═════ Texto fuente
Ayer fue…
Ayer fue Nicaragua, hoy el Salvador y mañana Ecuador, es la frase de barricada que sonaba en la década de los 80 del siglo pasado cuando andábamos tras la búsqueda de la utopía que nos habían metido en la testa en el aula universitaria: un sistema donde no hayan “explotadores” y que todo era para todos. Y es que, si no estabas en esa onda, eras nadie, es decir no tenías sensibilidad, eras un pequeño burgués, aunque los maestros de la utopía (los que recitaban a Marx, Engels, Lenin) habían mejorado su status económico y su discurso persuasivo de puertas afuera.
Y claro, ya entrado el siglo 21 en Ecuador apareció una figura populista enarbolando la bandera del “socialismo” que se estaba fraguando en nuestra América Mestiza pues ya teníamos a Venezuela, Bolivia, Brasil, Nicaragua, Chile, Argentina y algún otro país que se me escapa impregnando una “ideología” basada en el principio de que una sociedad debe existir de tal manera que el colectivo popular tenga el control de los medios de producción y, por lo tanto, del poder político; pero a la vuelta de la esquina nos dimos cuenta que como dice la abuela de la casa, “cúmplase la ley de Dios, pero en los bueyes de mi compadre”, los “ideólogos” habían lavado el cerebro al pueblo latinoamericano.
══════════
═════ Extracto de datos
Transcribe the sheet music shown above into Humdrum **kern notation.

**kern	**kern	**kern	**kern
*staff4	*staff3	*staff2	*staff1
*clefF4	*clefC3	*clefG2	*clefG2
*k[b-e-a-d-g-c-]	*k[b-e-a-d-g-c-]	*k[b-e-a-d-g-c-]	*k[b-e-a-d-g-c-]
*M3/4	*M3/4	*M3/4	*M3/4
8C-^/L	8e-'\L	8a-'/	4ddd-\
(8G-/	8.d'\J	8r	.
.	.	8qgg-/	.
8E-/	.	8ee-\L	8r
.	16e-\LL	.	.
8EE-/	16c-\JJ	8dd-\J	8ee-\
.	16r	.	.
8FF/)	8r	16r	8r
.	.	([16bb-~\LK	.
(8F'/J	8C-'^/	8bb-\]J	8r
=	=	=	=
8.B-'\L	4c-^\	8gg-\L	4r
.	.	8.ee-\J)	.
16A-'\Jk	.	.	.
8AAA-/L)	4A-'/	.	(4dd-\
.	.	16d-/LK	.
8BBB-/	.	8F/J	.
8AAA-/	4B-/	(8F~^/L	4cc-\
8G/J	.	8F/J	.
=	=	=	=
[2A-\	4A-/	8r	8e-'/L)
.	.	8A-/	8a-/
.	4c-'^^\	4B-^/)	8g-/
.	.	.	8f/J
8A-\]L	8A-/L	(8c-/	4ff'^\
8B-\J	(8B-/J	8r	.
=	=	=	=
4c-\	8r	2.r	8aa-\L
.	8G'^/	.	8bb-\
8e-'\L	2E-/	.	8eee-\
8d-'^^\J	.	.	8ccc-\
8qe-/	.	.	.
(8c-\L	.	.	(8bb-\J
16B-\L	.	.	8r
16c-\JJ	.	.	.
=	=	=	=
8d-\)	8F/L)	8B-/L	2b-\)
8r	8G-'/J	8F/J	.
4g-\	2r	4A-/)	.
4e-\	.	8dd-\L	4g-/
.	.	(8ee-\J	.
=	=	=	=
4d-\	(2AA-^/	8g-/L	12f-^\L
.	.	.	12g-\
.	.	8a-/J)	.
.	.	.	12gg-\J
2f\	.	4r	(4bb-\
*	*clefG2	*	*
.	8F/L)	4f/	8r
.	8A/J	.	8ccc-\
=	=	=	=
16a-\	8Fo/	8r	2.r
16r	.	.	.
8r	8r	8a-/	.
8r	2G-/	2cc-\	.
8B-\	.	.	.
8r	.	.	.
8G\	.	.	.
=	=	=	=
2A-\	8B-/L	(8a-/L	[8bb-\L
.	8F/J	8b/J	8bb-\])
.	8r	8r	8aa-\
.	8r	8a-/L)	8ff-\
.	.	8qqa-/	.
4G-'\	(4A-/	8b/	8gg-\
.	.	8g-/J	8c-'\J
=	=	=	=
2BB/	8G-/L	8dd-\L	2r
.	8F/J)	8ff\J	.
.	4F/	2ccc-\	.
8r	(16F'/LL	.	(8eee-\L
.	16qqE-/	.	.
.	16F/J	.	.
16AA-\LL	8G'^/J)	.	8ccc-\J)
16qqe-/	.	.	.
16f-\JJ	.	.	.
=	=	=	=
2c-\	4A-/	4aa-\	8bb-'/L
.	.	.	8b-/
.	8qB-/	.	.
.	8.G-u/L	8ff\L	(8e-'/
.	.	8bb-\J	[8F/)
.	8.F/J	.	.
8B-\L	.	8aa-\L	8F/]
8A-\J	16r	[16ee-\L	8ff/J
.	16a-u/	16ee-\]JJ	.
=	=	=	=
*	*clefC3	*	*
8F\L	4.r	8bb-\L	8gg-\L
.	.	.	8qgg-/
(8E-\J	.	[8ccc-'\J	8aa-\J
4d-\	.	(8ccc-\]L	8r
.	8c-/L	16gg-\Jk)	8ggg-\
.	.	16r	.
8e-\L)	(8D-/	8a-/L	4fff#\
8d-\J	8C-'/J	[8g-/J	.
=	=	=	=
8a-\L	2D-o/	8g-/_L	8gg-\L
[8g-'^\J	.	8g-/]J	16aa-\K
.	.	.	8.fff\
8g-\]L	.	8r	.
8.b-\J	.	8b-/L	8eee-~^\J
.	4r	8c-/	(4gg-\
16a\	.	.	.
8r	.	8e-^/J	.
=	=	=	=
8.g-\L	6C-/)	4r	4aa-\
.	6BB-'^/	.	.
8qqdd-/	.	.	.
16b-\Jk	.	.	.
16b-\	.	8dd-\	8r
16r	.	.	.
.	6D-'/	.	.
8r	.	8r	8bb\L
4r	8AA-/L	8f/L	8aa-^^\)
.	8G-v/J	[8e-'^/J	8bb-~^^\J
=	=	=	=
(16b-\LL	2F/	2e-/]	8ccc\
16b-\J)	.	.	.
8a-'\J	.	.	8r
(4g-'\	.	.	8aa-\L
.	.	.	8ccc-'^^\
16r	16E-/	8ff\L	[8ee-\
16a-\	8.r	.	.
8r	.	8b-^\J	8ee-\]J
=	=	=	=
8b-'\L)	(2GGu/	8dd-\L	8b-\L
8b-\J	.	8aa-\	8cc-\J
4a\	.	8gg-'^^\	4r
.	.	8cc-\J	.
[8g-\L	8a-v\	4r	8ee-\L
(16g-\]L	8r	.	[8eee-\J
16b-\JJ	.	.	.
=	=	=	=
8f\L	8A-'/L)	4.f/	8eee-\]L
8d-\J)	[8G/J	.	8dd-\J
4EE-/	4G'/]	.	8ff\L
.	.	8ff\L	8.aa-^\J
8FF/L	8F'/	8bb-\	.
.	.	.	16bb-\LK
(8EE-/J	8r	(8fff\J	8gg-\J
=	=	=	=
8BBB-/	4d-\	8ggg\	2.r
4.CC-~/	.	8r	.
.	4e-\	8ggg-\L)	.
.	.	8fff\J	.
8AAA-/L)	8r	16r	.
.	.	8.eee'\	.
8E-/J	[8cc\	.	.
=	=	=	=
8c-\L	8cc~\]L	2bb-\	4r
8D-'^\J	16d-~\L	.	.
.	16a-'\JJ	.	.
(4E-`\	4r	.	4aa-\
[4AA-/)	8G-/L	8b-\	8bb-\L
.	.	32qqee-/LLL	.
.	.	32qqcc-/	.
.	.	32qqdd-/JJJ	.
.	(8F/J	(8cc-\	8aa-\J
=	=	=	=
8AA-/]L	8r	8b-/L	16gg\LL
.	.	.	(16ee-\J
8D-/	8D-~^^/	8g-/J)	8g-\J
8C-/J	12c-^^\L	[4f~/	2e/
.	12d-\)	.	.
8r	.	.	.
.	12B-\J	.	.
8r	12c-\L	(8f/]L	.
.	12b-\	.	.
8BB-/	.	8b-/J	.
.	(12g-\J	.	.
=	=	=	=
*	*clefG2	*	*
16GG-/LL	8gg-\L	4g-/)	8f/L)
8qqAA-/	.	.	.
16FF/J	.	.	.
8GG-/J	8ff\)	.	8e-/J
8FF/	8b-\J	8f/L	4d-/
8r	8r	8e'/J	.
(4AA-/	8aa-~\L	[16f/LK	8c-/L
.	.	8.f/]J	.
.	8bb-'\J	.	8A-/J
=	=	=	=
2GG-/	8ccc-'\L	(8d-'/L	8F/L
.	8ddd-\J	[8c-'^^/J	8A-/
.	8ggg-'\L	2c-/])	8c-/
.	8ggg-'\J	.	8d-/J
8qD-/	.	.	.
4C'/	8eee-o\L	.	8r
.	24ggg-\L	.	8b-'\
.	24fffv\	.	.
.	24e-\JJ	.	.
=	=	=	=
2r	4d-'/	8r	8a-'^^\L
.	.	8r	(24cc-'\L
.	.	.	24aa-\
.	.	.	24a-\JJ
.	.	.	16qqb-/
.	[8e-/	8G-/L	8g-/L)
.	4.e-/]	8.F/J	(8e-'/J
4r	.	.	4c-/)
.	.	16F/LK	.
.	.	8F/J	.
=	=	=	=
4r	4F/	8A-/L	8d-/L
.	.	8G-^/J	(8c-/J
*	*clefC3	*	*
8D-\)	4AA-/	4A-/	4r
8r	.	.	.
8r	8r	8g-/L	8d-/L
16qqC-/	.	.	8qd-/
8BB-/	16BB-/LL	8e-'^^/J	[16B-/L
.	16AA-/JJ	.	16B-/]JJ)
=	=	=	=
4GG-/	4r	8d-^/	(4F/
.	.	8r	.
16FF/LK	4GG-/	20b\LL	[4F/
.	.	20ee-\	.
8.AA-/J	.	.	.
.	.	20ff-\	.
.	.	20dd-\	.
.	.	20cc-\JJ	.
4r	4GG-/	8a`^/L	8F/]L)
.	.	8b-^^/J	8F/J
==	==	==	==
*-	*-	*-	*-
══════════
## Trabajo por hacer:
[A] Copia del texto sobre el socialismo latinoamericano el fragmento que va desde "Y claro, ya" hasta "al pueblo latinoamericano.".
[B] Prosigue el texto sobre el socialismo latinoamericano a partir del punto en que termina.

## Respuestas por tarea:
[A]
Y claro, ya entrado el siglo 21 en Ecuador apareció una figura populista enarbolando la bandera del “socialismo” que se estaba fraguando en nuestra América Mestiza pues ya teníamos a Venezuela, Bolivia, Brasil, Nicaragua, Chile, Argentina y algún otro país que se me escapa impregnando una “ideología” basada en el principio de que una sociedad debe existir de tal manera que el colectivo popular tenga el control de los medios de producción y, por lo tanto, del poder político; pero a la vuelta de la esquina nos dimos cuenta que como dice la abuela de la casa, “cúmplase la ley de Dios, pero en los bueyes de mi compadre”, los “ideólogos” habían lavado el cerebro al pueblo latinoamericano.

[B]
Y de vuelta a nuestro personaje, treinta años después se cumplía en Ecuador la proclama ilusoria de los 80, emergiendo un resentimiento social sin sentido que dividió al pueblo ecuatoriano, surgiendo nuevos ricos o neo pelucones como diría el “Desquiciado del Ático” en esa revolución de papel, pero también violenta y confiscatoria para perseguir a quienes pensaban distinto, atentando contra la libertad de pensamiento y expresión, destruyendo la estructura del Estado, creando instituciones, aumentando la burocracia, metiendo las manos en la justicia y despilfarrando el dinero que entró a borbotones merced al precio del petróleo, dejándonos en la bancarota y no como se dijo que la “mesa está servida”.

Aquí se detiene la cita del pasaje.